Miller had a strong camp, but he opted out of his deal at the end of spring when it became clear that he would not make the Dodgers. He latched on with the Indians but was designated for assignment after two weeks despite having the team’s third-highest OPS.

Miller moved to the Yankees, went to the team’s triple-A affiliate in Scranton, and mashed.

After two surgeries, Miller was healthy. He was producing at the plate the way he did three years ago, and his ailing body no longer limited him to just the infield. Miller said he became a better player in triple A by embracing his minor-league chance.

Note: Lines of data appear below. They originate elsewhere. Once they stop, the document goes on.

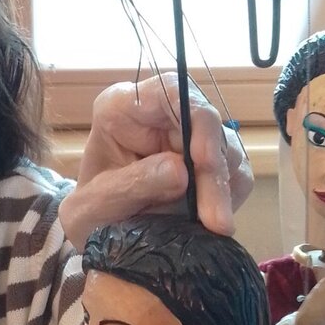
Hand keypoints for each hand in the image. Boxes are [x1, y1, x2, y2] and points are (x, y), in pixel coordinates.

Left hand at [61, 72, 252, 244]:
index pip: (171, 90)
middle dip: (214, 173)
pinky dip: (230, 197)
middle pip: (206, 124)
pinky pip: (236, 172)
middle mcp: (162, 114)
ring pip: (228, 149)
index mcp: (123, 107)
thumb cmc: (89, 214)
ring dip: (224, 190)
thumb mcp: (95, 205)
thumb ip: (132, 185)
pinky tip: (213, 219)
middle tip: (216, 221)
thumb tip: (181, 172)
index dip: (196, 119)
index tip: (204, 160)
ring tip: (211, 225)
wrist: (100, 234)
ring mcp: (190, 137)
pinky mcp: (210, 162)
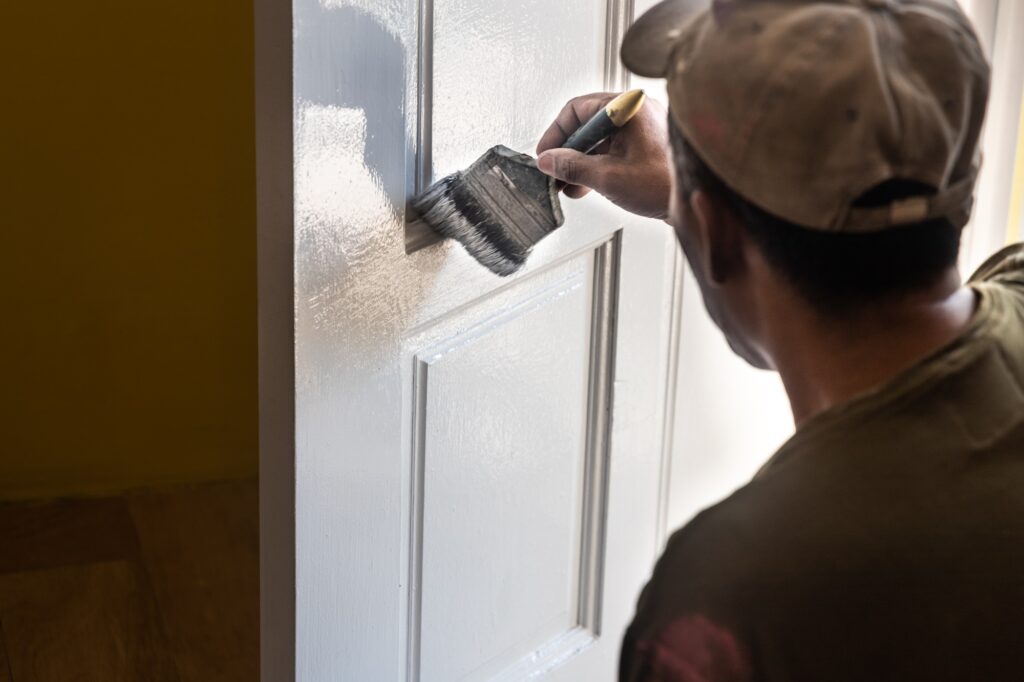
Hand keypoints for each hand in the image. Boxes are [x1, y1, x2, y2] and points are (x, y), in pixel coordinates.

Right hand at [536, 92, 671, 219]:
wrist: (695, 201)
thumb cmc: (664, 184)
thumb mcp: (607, 177)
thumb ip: (572, 167)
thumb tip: (548, 162)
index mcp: (627, 107)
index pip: (577, 109)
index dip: (556, 134)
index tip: (544, 154)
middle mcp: (635, 112)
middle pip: (586, 124)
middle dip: (567, 151)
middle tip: (553, 171)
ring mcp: (642, 128)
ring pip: (598, 139)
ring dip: (580, 162)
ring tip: (566, 184)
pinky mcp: (646, 145)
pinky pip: (613, 149)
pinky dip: (596, 165)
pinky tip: (585, 185)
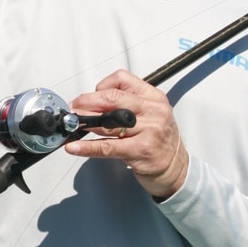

“There’s really no choice,” Miller said. “If your goal is to be the best player you can be and help the team, which is what my ultimate goal is, then it doesn’t matter where you are. You have to embrace it, or you’re going to be a sliver of your potential.”

The Phillies tried last summer to hold onto a division lead by plugging their roster holes with veterans, but the players they added were not all the right fit, and didn’t mesh with the other players. The front office decided this season to spend more time vetting potential additions before putting them in their clubhouse.

They added veteran Jay Bruce in early June and 11 days later brought in Miller. General manager Matt Klentak said the Phillies had gathered information on what the players were like as teammates, how they would respond to being used in a specific role, what type of person each was. A season after nosediving out of first place, the Phillies were adamant to not make additions in haste.

“I didn’t know there would be a bamboo obsession that would kind of capture the town,” Klentak said. “But I think we heard really good things about Miller’s energy, his positivity, his makeup, and the fact that he’s fit in well has not been a surprise. The fact that he’s been the ringleader for some of this stuff has been awesome.”

Miller arrived in Atlanta last month a day before the Phillies flew south. It was by coincidence that he picked the same restaurant as his new teammates. It was a chance to meet his new team and it was a chance for the leaders of the clubhouse to meet the player the front office thought would mesh with their group.

He went 12 days later to Chinatown, bartered with a shopkeeper to lower the price on the store’s biggest bamboo plant, and then lugged it to the clubhouse. The tension of a seven-game losing streak was eased by Miller’s purchase. But he’s brought much more than just a bamboo plant.

“I just try to be myself. I want to add something positive,” Miller said. “That’s the biggest thing I focus on, and hopefully these guys can get a feel for what I’m all about. It just feels good to be healthy and to be part of a really good group here.”